_To-do item_.
From the records below, pull out every line starting at the one that contains "Viessman Kombi Servisi" and ending at the one that contains "NOUVEAUTÉS (549)", and reproduce them word for word. Leave the pictures out of your answer.

_Dataset entries_.
* * * *
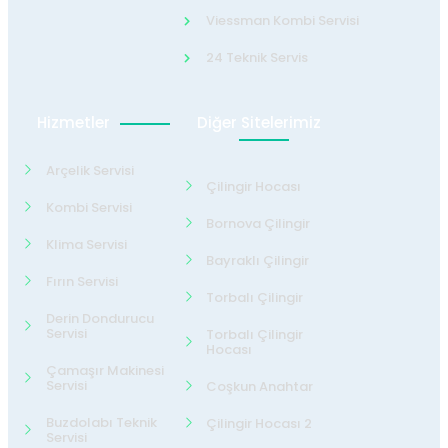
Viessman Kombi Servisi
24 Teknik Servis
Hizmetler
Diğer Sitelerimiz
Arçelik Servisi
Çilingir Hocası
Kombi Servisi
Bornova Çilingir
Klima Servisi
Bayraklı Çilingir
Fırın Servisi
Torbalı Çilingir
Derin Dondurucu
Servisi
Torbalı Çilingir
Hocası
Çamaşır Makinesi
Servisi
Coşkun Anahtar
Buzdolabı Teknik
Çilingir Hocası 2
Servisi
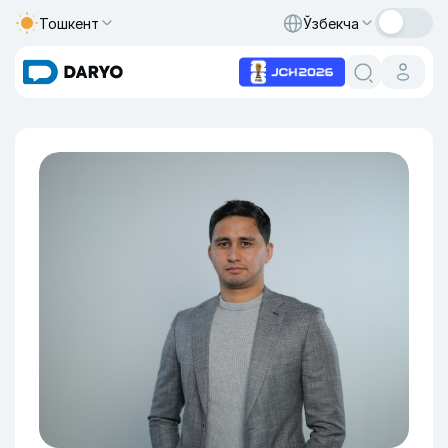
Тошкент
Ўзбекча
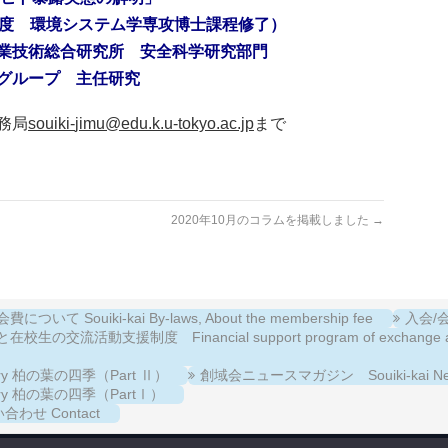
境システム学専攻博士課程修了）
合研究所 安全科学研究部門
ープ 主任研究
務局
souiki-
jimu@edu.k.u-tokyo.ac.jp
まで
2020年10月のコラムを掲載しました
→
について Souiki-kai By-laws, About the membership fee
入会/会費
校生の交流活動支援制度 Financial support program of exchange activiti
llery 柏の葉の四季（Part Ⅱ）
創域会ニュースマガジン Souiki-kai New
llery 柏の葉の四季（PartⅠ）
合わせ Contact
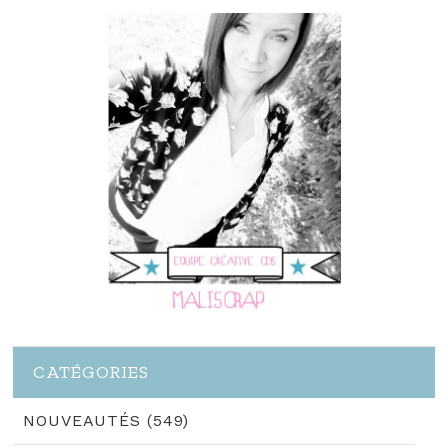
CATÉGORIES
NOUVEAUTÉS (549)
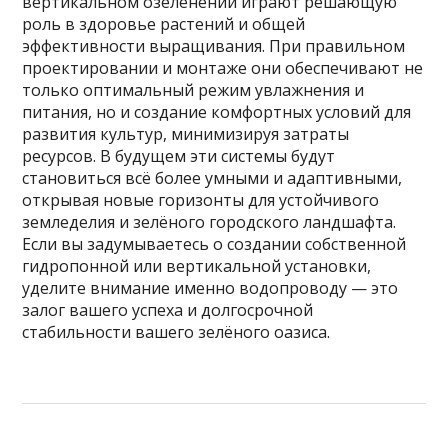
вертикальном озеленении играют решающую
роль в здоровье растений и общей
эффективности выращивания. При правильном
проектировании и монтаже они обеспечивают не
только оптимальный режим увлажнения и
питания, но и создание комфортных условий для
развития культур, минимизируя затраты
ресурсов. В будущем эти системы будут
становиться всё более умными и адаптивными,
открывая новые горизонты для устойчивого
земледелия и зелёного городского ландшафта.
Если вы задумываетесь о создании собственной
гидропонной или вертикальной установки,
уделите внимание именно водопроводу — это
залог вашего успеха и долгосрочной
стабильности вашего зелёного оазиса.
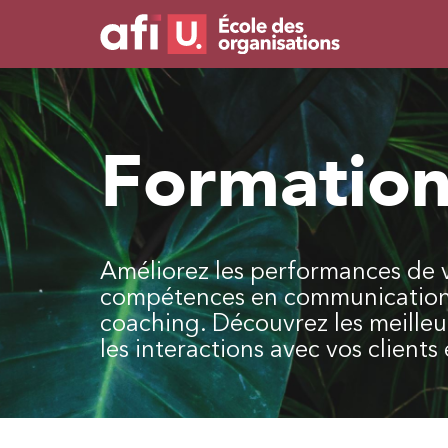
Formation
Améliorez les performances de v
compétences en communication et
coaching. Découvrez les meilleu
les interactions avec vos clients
* * * *
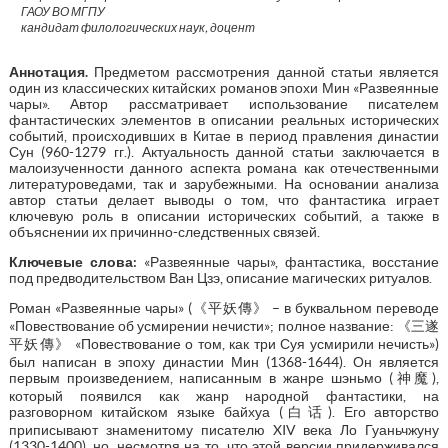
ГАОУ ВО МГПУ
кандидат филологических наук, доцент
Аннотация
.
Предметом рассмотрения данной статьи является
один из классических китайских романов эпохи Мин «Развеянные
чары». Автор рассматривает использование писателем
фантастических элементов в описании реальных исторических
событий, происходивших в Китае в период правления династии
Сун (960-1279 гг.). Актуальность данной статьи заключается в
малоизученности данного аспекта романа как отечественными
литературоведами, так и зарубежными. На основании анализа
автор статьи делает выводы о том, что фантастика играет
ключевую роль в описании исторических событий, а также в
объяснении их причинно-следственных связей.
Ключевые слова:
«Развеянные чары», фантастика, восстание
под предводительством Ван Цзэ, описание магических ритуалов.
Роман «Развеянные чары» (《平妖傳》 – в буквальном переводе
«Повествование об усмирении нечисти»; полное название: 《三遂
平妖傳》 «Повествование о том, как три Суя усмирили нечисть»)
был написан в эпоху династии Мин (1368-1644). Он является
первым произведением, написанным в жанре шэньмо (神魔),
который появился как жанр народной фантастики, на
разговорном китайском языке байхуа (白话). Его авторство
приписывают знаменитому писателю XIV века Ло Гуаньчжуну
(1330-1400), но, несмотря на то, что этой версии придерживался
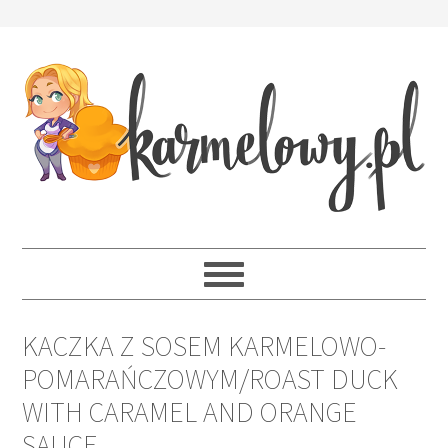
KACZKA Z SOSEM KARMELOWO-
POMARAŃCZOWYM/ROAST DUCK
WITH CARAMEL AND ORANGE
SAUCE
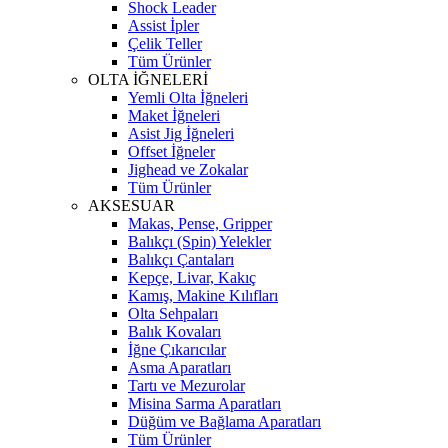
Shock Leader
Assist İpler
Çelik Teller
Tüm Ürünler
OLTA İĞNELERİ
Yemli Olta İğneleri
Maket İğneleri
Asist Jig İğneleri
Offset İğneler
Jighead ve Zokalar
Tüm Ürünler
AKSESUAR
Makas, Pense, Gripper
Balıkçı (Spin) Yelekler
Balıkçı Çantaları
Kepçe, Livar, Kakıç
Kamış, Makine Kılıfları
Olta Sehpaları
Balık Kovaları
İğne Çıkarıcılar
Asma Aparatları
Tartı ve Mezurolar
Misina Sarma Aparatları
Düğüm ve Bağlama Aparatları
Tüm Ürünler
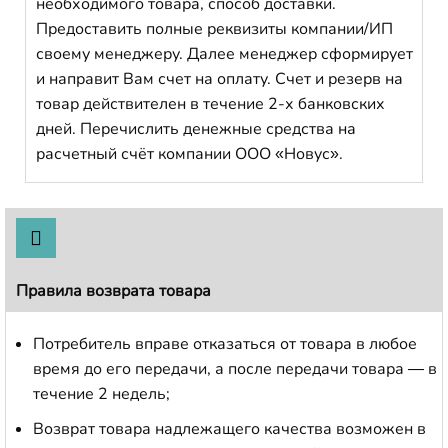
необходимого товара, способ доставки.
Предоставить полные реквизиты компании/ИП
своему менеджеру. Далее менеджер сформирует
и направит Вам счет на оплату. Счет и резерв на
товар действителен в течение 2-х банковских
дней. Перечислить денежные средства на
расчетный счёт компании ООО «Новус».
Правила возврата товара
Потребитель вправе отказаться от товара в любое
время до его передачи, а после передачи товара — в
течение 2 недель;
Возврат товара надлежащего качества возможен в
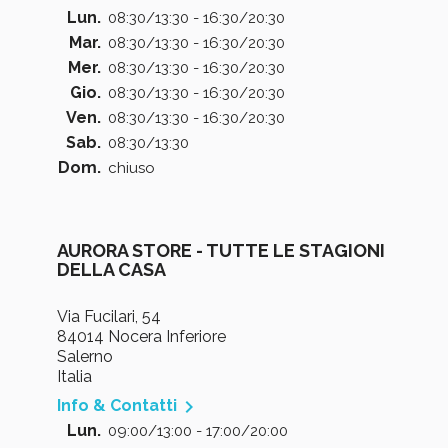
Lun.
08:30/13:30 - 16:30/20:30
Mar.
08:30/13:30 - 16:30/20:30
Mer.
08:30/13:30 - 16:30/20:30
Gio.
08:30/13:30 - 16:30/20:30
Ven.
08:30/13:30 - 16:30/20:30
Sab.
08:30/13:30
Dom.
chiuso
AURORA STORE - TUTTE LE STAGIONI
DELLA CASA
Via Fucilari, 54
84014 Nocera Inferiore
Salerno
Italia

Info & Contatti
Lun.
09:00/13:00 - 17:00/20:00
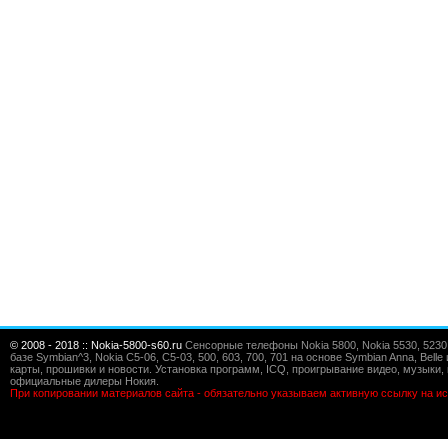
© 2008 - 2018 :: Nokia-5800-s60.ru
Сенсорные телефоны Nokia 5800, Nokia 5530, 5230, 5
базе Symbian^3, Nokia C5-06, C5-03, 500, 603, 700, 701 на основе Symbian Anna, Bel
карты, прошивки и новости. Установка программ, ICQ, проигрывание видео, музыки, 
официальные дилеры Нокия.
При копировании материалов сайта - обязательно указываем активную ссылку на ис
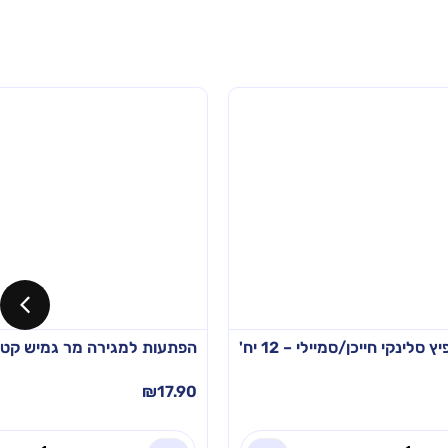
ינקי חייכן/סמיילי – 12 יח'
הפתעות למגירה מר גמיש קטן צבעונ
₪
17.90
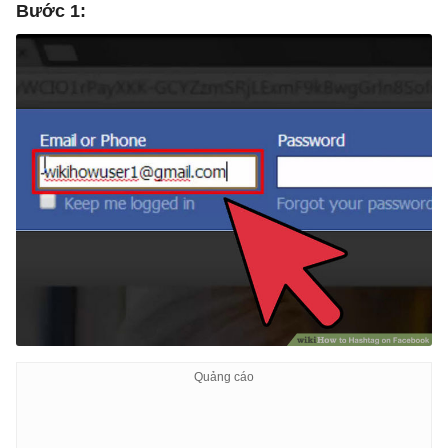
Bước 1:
* * * *
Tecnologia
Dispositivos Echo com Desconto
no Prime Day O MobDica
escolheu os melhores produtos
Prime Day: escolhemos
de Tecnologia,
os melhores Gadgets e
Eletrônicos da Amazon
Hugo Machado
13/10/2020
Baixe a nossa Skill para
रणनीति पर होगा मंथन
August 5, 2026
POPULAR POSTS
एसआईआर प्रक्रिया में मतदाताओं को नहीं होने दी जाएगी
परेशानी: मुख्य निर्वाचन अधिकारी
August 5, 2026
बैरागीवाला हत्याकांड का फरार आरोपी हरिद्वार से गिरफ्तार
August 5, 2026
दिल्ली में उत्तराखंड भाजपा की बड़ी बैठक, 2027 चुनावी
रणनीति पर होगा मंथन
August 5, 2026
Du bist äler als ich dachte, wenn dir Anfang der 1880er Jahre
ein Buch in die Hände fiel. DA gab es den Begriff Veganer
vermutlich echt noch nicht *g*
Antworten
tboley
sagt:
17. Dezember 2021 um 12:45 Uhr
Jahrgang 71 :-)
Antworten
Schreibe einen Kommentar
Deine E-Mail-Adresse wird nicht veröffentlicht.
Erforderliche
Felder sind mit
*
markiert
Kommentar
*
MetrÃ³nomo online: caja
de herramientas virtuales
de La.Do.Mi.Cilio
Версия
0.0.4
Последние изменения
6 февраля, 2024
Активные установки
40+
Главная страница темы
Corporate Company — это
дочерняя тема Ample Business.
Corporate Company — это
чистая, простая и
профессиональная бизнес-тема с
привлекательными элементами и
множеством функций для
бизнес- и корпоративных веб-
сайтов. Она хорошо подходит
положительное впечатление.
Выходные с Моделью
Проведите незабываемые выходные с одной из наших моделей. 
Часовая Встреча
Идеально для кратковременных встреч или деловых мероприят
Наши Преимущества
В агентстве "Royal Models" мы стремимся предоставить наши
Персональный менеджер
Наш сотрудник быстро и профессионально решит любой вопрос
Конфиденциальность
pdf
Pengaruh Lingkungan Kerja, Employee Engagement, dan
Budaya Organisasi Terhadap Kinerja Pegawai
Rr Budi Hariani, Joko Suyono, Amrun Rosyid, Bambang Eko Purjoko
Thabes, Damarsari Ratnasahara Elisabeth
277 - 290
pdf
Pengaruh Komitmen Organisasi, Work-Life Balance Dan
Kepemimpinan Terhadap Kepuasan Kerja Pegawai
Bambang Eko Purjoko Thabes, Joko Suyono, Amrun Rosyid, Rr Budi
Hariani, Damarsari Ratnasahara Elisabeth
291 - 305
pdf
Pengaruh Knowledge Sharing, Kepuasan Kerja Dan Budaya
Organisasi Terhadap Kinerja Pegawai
* * * *
_Task result_.
Viessman Kombi Servisi
24 Teknik Servis
Hizmetler
Diğer Sitelerimiz
Arçelik Servisi
Çilingir Hocası
Kombi Servisi
Bornova Çilingir
Klima Servisi
Bayraklı Çilingir
Fırın Servisi
Torbalı Çilingir
Derin Dondurucu
Servisi
Torbalı Çilingir
Hocası
Çamaşır Makinesi
Servisi
Coşkun Anahtar
Buzdolabı Teknik
Çilingir Hocası 2
Servisi
Тошкент
Ўзбекча
境システム学専攻博士課程修了）
合研究所 安全科学研究部門
ープ 主任研究
務局
souiki-
jimu@edu.k.u-tokyo.ac.jp
まで
2020年10月のコラムを掲載しました
→
について Souiki-kai By-laws, About the membership fee
入会/会費
校生の交流活動支援制度 Financial support program of exchange activiti
llery 柏の葉の四季（Part Ⅱ）
創域会ニュースマガジン Souiki-kai New
llery 柏の葉の四季（PartⅠ）
合わせ Contact
CATÉGORIES
NOUVEAUTÉS (549)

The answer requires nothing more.